EXERCISE DIRECTIONS:
Identify each line in the items below that contains the string "操作数栈", and copy those lines.

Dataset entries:
* * * *
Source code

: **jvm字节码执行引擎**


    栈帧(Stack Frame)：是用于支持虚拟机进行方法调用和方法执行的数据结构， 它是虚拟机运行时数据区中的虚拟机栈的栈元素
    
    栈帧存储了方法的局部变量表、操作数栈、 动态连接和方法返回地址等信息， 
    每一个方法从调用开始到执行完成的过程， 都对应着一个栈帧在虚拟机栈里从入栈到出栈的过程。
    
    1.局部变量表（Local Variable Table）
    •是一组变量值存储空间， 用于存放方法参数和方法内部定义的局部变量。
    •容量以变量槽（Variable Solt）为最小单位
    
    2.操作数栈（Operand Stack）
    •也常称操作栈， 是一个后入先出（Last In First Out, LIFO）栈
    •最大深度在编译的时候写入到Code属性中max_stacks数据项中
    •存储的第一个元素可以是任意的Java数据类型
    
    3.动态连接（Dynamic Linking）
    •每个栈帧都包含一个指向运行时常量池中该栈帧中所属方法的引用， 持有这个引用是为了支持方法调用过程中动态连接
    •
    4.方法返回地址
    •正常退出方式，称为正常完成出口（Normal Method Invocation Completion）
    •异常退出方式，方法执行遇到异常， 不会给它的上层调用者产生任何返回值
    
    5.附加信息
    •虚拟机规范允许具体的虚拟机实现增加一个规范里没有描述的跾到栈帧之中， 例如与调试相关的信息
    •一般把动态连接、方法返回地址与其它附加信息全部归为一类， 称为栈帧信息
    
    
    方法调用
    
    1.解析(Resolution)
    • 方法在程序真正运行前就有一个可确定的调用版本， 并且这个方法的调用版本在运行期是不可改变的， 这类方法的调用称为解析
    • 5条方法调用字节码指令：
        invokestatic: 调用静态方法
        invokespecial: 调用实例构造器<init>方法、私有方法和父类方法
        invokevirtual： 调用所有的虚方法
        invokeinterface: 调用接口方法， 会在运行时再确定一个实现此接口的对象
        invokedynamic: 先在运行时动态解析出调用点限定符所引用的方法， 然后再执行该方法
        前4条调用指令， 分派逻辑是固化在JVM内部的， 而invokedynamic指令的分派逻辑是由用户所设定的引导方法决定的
* * * *
SOLUTION:
    栈帧存储了方法的局部变量表、操作数栈、 动态连接和方法返回地址等信息， 
    2.操作数栈（Operand Stack）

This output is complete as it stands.